ACTIVITY A:
Print the saved entries word for word, starting at their first line and ending at the line that contains "Get a commercial offer", and leave the pictures out of your answer.

SELECTED EXCERPT:
^^^^

[EM] A secure distributed election scheme based on Bitcoin's Proof-of-Work protocol

Mike Frank michael.patrick.frank at gmail.com
Sat Jun 18 05:43:26 PDT 2011


Bitcoin has experienced up-and-down fluctuations in value by more than 40%
quite regularly.  It dropped by more than 50% just last week.  Yet, the
longer-term trend is still that its value (and the computing power devoted
to it) is increasing at more than 2x per month (10x per calendar quarter).
 The bitcoin network has grown by 10x for each of the last 6 consecutive
quarters, and currently does it more ops/s than the Top 500 supercomputers
put together!

For any particular group of "bad guys" to collaborate with each other to
command more than 50% of this amount of computational power for any
significant length of time (sufficient to corrupt the chain) seems like an
extremely unlikely proposition to me - especially in light of Jameson's
point.  Any putative attackers would profit more by mining bitcoins
cooperatively with the system.

I therefore find Bitcoin's security guarantees to be quite convincing...

^^^^

(Saved entries)
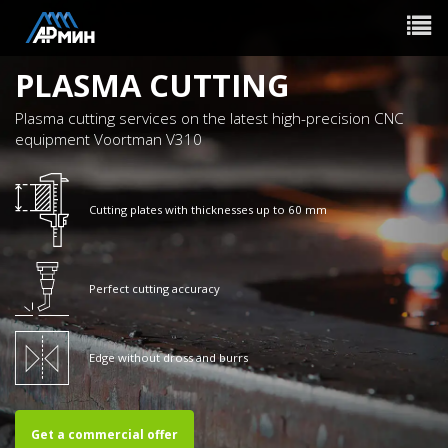
Toggle
navigat
PLASMA CUTTING
Plasma cutting services on the latest high-precision CNC
equipment Voortman V310
Cutting plates with thicknesses up to 60 mm
Perfect cutting accuracy
Edge without dross and burrs
Get a commercial offer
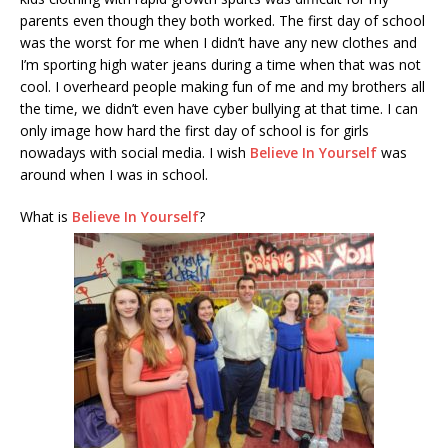
parents even though they both worked. The first day of school
was the worst for me when I didn’t have any new clothes and
I’m sporting high water jeans during a time when that was not
cool. I overheard people making fun of me and my brothers all
the time, we didn’t even have cyber bullying at that time. I can
only image how hard the first day of school is for girls
nowadays with social media. I wish
Believe In Yourself
was
around when I was in school.
What is
Believe In Yourself
?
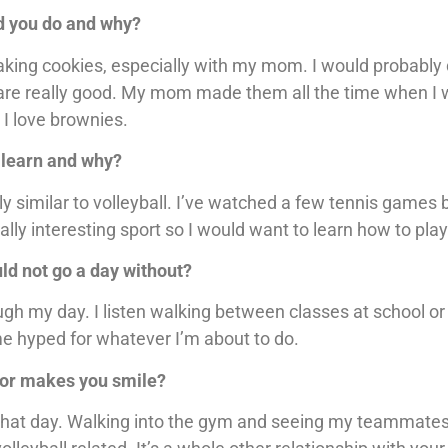
ld you do and why?
 baking cookies, especially with my mom. I would probably
y are really good. My mom made them all the time when I 
 I love brownies.
o learn and why?
lly similar to volleyball. I’ve watched a few tennis games 
lly interesting sport so I would want to learn how to play
uld not go a day without?
ough my day. I listen walking between classes at school or
e hyped for whatever I’m about to do.
r or makes you smile?
ice that day. Walking into the gym and seeing my teammate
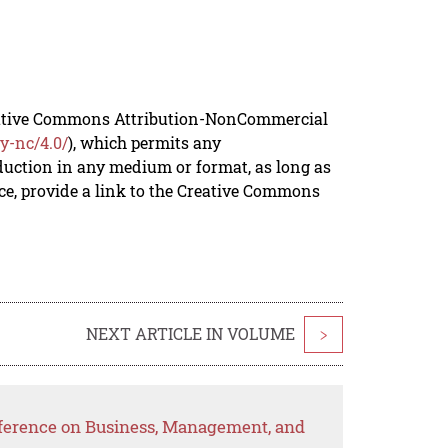
reative Commons Attribution-NonCommercial
y-nc/4.0/
), which permits any
duction in any medium or format, as long as
rce, provide a link to the Creative Commons
NEXT ARTICLE IN VOLUME
>
nference on Business, Management, and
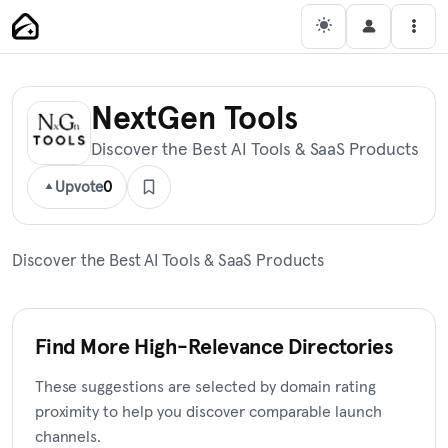
Skip
Main Navigation
Men
to
content
NextGen Tools
Discover the Best AI Tools & SaaS Products
Upvote
0
Discover the Best AI Tools & SaaS Products
Find More High-Relevance Directories
These suggestions are selected by domain rating
proximity to help you discover comparable launch
channels.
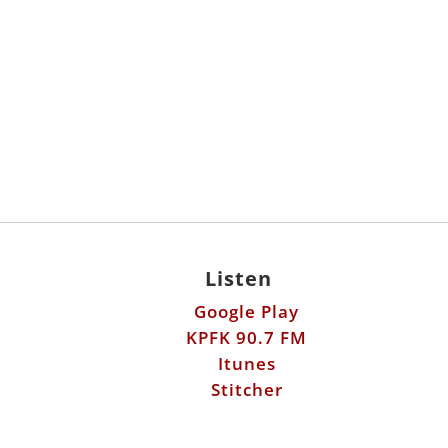
Listen
Google Play
KPFK 90.7 FM
Itunes
Stitcher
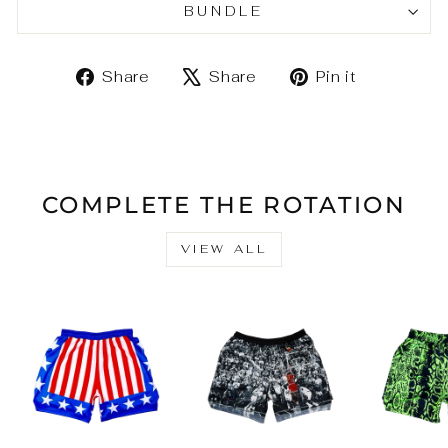
BUNDLE
Share
Tweet
Pin
Share
Share
Pin it
on
on
on
Facebook
X
Pinteres
COMPLETE THE ROTATION
VIEW ALL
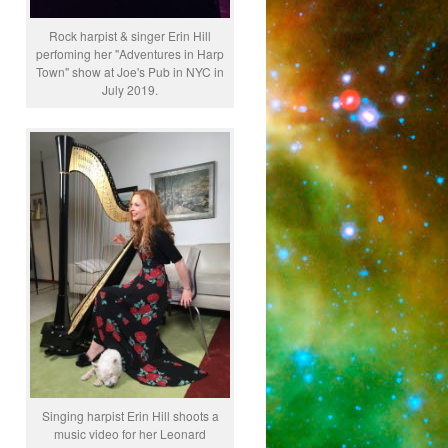
Rock harpist & singer Erin Hill
perfoming her "Adventures in Harp
Town" show at Joe's Pub in NYC in
July 2019.
Singing harpist Erin Hill shoots a
music video for her Leonard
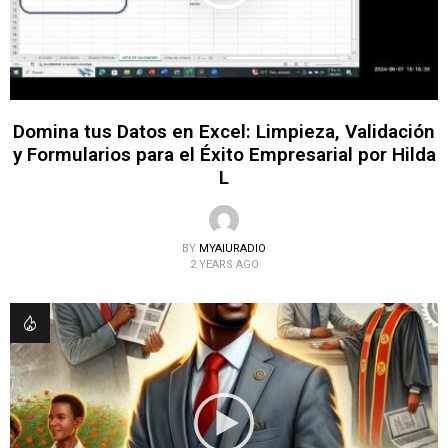
Domina tus Datos en Excel: Limpieza, Validación
y Formularios para el Éxito Empresarial por Hilda
L
BY
MYAIURADIO
2 YEARS AGO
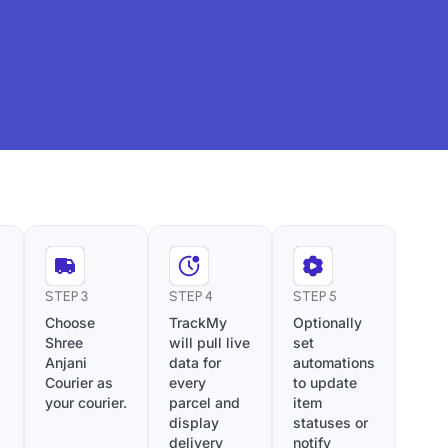
STEP 3
STEP 4
STEP 5
Choose
TrackMy
Optionally
Shree
will pull live
set
Anjani
data for
automations
Courier as
every
to update
your courier.
parcel and
item
display
statuses or
delivery
notify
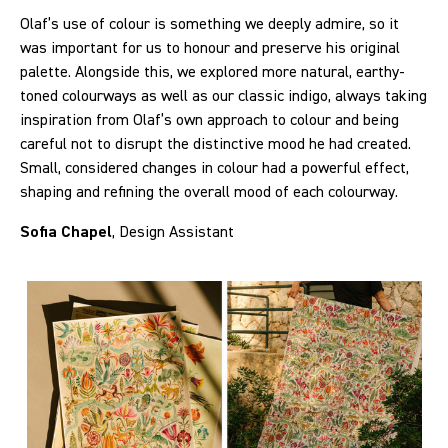
Olaf’s use of colour is something we deeply admire, so it
was important for us to honour and preserve his original
palette. Alongside this, we explored more natural, earthy-
toned colourways as well as our classic indigo, always taking
inspiration from Olaf’s own approach to colour and being
careful not to disrupt the distinctive mood he had created.
Small, considered changes in colour had a powerful effect,
shaping and refining the overall mood of each colourway.
Sofia Chapel
, Design Assistant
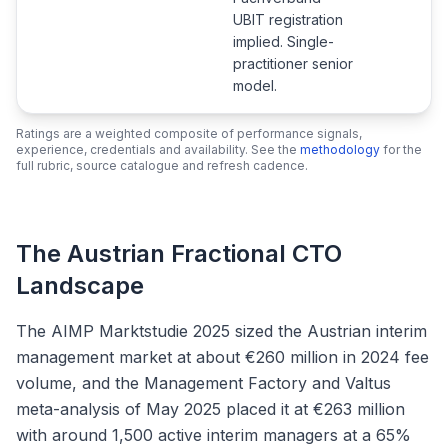
UBIT registration
implied. Single-
practitioner senior
model.
Ratings are a weighted composite of performance signals,
experience, credentials and availability. See the
methodology
for the
full rubric, source catalogue and refresh cadence.
The Austrian Fractional CTO
Landscape
The AIMP Marktstudie 2025 sized the Austrian interim
management market at about €260 million in 2024 fee
volume, and the Management Factory and Valtus
meta-analysis of May 2025 placed it at €263 million
with around 1,500 active interim managers at a 65%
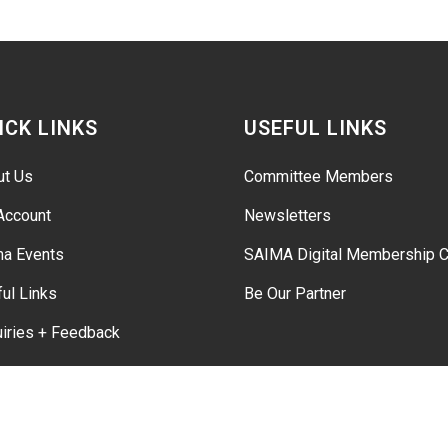
ICK LINKS
USEFUL LINKS
ut Us
Committee Members
Account
Newsletters
ma Events
SAIMA Digital Membership C
ul Links
Be Our Partner
iries + Feedback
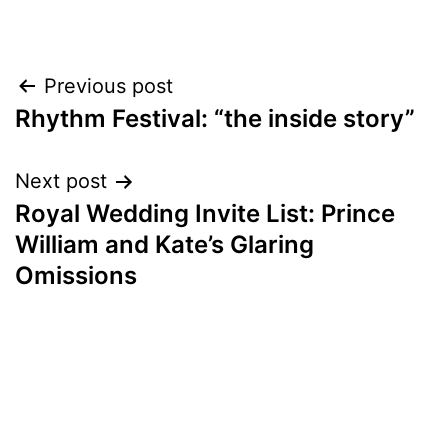
Post
Previous post
Rhythm Festival: “the inside story”
navigation
Next post
Royal Wedding Invite List: Prince
William and Kate’s Glaring
Omissions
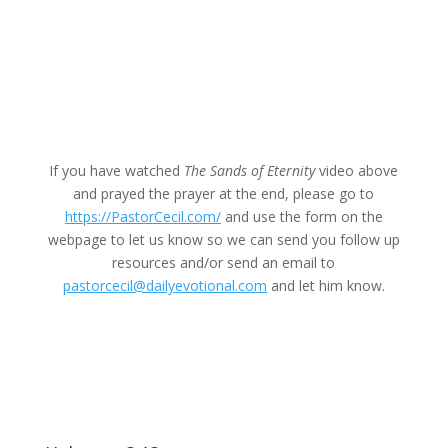
If you have watched
The Sands of Eternity
video above
and prayed the prayer at the end, please go to
https://PastorCecil.com/
and use the form on the
webpage to let us know so we can send you follow up
resources and/or send an email to
pastorcecil@dailyevotional.com
and let him know.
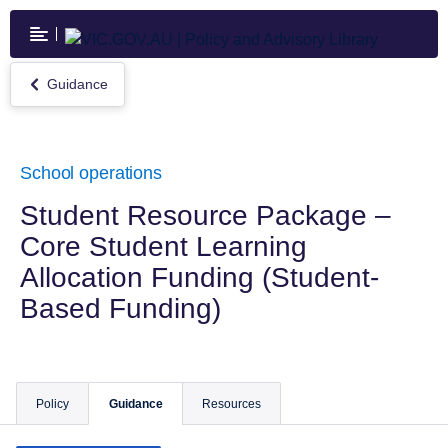
Skip
to
main
content
Guidance
Return
to
Guidance
School operations
Student Resource Package –
Core Student Learning
Allocation Funding (Student-
Based Funding)
Policy
Guidance
Resources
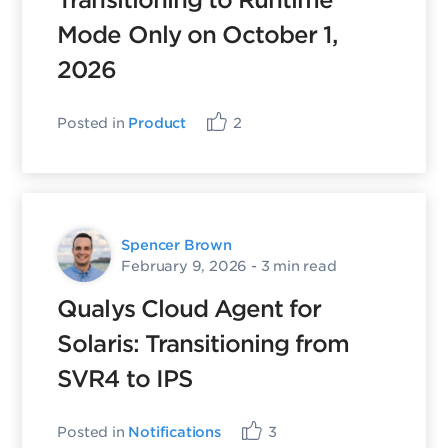
Transitioning to Runtime
Mode Only on October 1,
2026
Posted in
Product
2
Spencer Brown
February 9, 2026
- 3 min read
Qualys Cloud Agent for
Solaris: Transitioning from
SVR4 to IPS
Posted in
Notifications
3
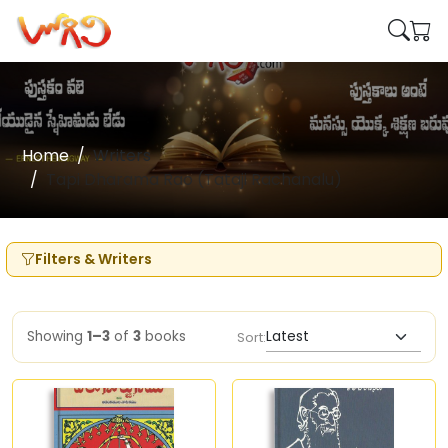
Home
Writers
Tapi Dharama Rao (Tataji Rachanalu)
Filters & Writers
Showing
1–3
of
3
books
Sort:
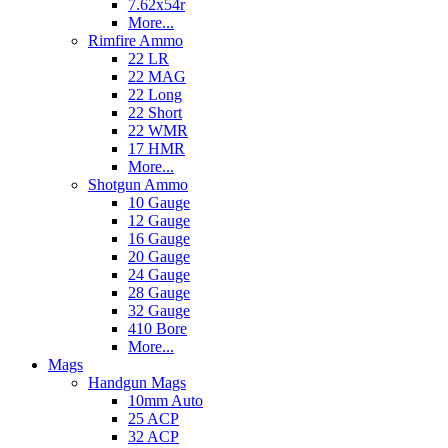
7.62x54r
More...
Rimfire Ammo
22 LR
22 MAG
22 Long
22 Short
22 WMR
17 HMR
More...
Shotgun Ammo
10 Gauge
12 Gauge
16 Gauge
20 Gauge
24 Gauge
28 Gauge
32 Gauge
410 Bore
More...
Mags
Handgun Mags
10mm Auto
25 ACP
32 ACP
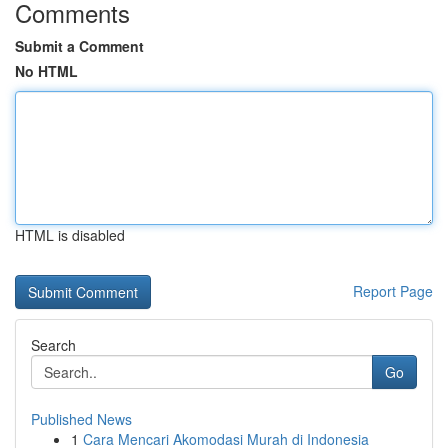
Comments
Submit a Comment
No HTML
HTML is disabled
Report Page
Search
Go
Published News
1
Cara Mencari Akomodasi Murah di Indonesia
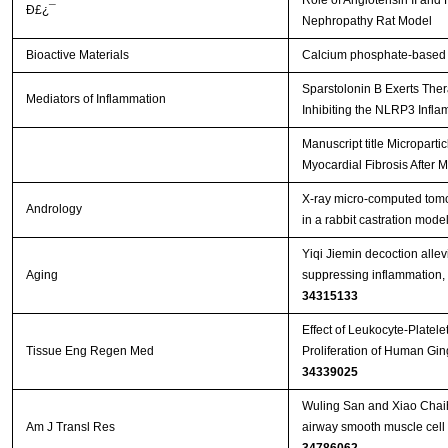
Role of Angiotensin II an
Ð£¿¯
Nephropathy Rat Model
Bioactive Materials
Calcium phosphate-based m
Sparstolonin B Exerts Thera
Mediators of Inflammation
Inhibiting the NLRP3 Inflam
Manuscript title Micropart
Myocardial Fibrosis After M
X‐ray micro‐computed tomo
Andrology
in a rabbit castration mode
Yiqi Jiemin decoction allevi
Aging
suppressing inflammation, 
34315133
Effect of Leukocyte-Platel
Tissue Eng Regen Med
Proliferation of Human Gin
34339025
Wuling San and Xiao Chaih
Am J Transl Res
airway smooth muscle cell p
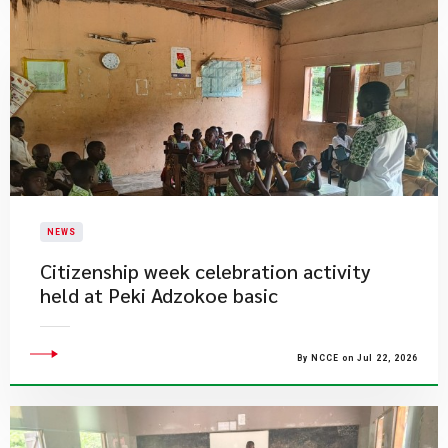
NEWS
Citizenship week celebration activity
held at Peki Adzokoe basic
By NCCE on Jul 22, 2026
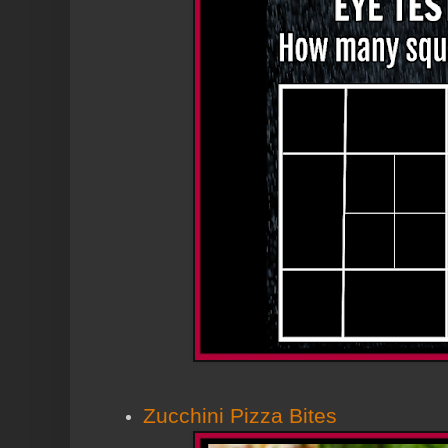
Zucchini Pizza Bites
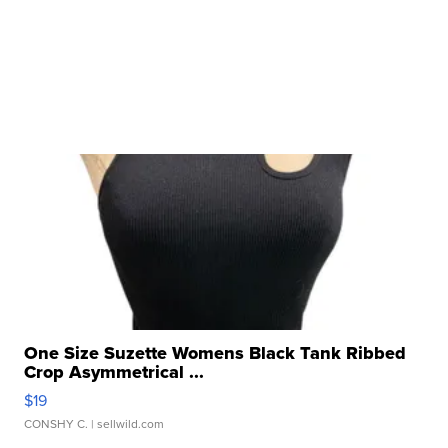
One Size Suzette Womens Black Tank Ribbed
Crop Asymmetrical ...
$19
CONSHY C.
| sellwild.com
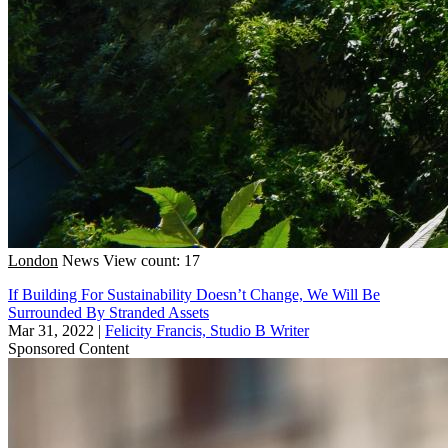
London
News
View count: 17
If Building For Sustainability Doesn’t Change, We Will Be
Surrounded By Stranded Assets
Mar 31, 2022
|
Felicity Francis, Studio B Writer
Sponsored Content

^^^^

ACTIVITY B:
In the post on Bitcoin's security, write out the passage starting at "The bitcoin network" and ending at "with the system.", substituting "mainframes" for "supercomputers".

YOUR RESPONSE A:
Toggle
navigat
PLASMA CUTTING
Plasma cutting services on the latest high-precision CNC
equipment Voortman V310
Cutting plates with thicknesses up to 60 mm
Perfect cutting accuracy
Edge without dross and burrs
Get a commercial offer

YOUR RESPONSE B:
The bitcoin network has grown by 10x for each of the last 6 consecutive
quarters, and currently does it more ops/s than the Top 500 mainframes
put together!

For any particular group of "bad guys" to collaborate with each other to
command more than 50% of this amount of computational power for any
significant length of time (sufficient to corrupt the chain) seems like an
extremely unlikely proposition to me - especially in light of Jameson's
point.  Any putative attackers would profit more by mining bitcoins
cooperatively with the system.